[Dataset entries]
::::

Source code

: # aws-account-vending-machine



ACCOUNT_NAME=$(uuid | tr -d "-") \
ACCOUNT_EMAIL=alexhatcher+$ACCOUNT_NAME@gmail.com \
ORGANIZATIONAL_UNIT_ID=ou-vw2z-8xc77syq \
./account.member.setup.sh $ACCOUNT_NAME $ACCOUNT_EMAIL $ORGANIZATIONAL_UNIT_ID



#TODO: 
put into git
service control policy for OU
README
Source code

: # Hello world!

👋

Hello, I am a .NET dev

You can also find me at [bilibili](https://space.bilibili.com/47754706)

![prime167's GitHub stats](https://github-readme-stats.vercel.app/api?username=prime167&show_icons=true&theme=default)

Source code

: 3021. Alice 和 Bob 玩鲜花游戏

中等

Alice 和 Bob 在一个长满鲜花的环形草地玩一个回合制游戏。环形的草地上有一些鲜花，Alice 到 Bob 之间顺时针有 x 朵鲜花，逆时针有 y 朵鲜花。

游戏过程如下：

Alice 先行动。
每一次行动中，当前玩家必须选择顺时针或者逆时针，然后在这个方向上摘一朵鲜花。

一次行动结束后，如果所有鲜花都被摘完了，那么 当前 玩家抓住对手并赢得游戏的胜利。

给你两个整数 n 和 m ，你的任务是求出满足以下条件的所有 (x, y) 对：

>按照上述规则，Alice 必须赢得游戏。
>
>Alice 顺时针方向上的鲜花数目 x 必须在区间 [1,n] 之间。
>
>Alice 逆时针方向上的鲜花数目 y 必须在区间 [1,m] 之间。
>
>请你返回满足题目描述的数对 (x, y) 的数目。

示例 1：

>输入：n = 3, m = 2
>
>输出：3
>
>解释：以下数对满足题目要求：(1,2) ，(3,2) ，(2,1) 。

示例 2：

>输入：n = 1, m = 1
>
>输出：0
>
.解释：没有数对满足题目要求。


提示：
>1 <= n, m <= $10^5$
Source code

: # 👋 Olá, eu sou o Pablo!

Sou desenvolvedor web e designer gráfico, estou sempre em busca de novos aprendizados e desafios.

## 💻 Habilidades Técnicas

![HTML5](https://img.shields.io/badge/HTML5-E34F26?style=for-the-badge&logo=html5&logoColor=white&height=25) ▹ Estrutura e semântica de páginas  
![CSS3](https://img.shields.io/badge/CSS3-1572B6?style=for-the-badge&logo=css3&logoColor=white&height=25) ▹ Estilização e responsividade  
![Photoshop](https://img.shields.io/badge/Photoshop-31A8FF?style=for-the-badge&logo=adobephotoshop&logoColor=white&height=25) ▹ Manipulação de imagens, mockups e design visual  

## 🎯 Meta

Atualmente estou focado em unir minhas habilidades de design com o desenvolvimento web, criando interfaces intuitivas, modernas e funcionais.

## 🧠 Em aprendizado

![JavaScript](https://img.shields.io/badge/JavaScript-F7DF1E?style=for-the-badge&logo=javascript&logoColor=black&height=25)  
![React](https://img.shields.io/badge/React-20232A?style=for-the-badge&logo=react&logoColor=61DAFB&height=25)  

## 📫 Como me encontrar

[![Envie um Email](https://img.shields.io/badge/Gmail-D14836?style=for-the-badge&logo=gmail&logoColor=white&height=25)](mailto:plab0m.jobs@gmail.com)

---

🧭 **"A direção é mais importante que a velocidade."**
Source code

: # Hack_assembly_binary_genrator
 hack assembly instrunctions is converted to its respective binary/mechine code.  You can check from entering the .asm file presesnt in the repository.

::::

EXERCISE:
Rewrite all the records above, substituting "Raw source" for each "Source code" and keeping every other character unchanged.

ANSWER TO THE EXERCISE:
Raw source

: # aws-account-vending-machine



ACCOUNT_NAME=$(uuid | tr -d "-") \
ACCOUNT_EMAIL=alexhatcher+$ACCOUNT_NAME@gmail.com \
ORGANIZATIONAL_UNIT_ID=ou-vw2z-8xc77syq \
./account.member.setup.sh $ACCOUNT_NAME $ACCOUNT_EMAIL $ORGANIZATIONAL_UNIT_ID



#TODO: 
put into git
service control policy for OU
README
Raw source

: # Hello world!

👋

Hello, I am a .NET dev

You can also find me at [bilibili](https://space.bilibili.com/47754706)

![prime167's GitHub stats](https://github-readme-stats.vercel.app/api?username=prime167&show_icons=true&theme=default)

Raw source

: 3021. Alice 和 Bob 玩鲜花游戏

中等

Alice 和 Bob 在一个长满鲜花的环形草地玩一个回合制游戏。环形的草地上有一些鲜花，Alice 到 Bob 之间顺时针有 x 朵鲜花，逆时针有 y 朵鲜花。

游戏过程如下：

Alice 先行动。
每一次行动中，当前玩家必须选择顺时针或者逆时针，然后在这个方向上摘一朵鲜花。

一次行动结束后，如果所有鲜花都被摘完了，那么 当前 玩家抓住对手并赢得游戏的胜利。

给你两个整数 n 和 m ，你的任务是求出满足以下条件的所有 (x, y) 对：

>按照上述规则，Alice 必须赢得游戏。
>
>Alice 顺时针方向上的鲜花数目 x 必须在区间 [1,n] 之间。
>
>Alice 逆时针方向上的鲜花数目 y 必须在区间 [1,m] 之间。
>
>请你返回满足题目描述的数对 (x, y) 的数目。

示例 1：

>输入：n = 3, m = 2
>
>输出：3
>
>解释：以下数对满足题目要求：(1,2) ，(3,2) ，(2,1) 。

示例 2：

>输入：n = 1, m = 1
>
>输出：0
>
.解释：没有数对满足题目要求。


提示：
>1 <= n, m <= $10^5$
Raw source

: # 👋 Olá, eu sou o Pablo!

Sou desenvolvedor web e designer gráfico, estou sempre em busca de novos aprendizados e desafios.

## 💻 Habilidades Técnicas

![HTML5](https://img.shields.io/badge/HTML5-E34F26?style=for-the-badge&logo=html5&logoColor=white&height=25) ▹ Estrutura e semântica de páginas  
![CSS3](https://img.shields.io/badge/CSS3-1572B6?style=for-the-badge&logo=css3&logoColor=white&height=25) ▹ Estilização e responsividade  
![Photoshop](https://img.shields.io/badge/Photoshop-31A8FF?style=for-the-badge&logo=adobephotoshop&logoColor=white&height=25) ▹ Manipulação de imagens, mockups e design visual  

## 🎯 Meta

Atualmente estou focado em unir minhas habilidades de design com o desenvolvimento web, criando interfaces intuitivas, modernas e funcionais.

## 🧠 Em aprendizado

![JavaScript](https://img.shields.io/badge/JavaScript-F7DF1E?style=for-the-badge&logo=javascript&logoColor=black&height=25)  
![React](https://img.shields.io/badge/React-20232A?style=for-the-badge&logo=react&logoColor=61DAFB&height=25)  

## 📫 Como me encontrar

[![Envie um Email](https://img.shields.io/badge/Gmail-D14836?style=for-the-badge&logo=gmail&logoColor=white&height=25)](mailto:plab0m.jobs@gmail.com)

---

🧭 **"A direção é mais importante que a velocidade."**
Raw source

: # Hack_assembly_binary_genrator
 hack assembly instrunctions is converted to its respective binary/mechine code.  You can check from entering the .asm file presesnt in the repository.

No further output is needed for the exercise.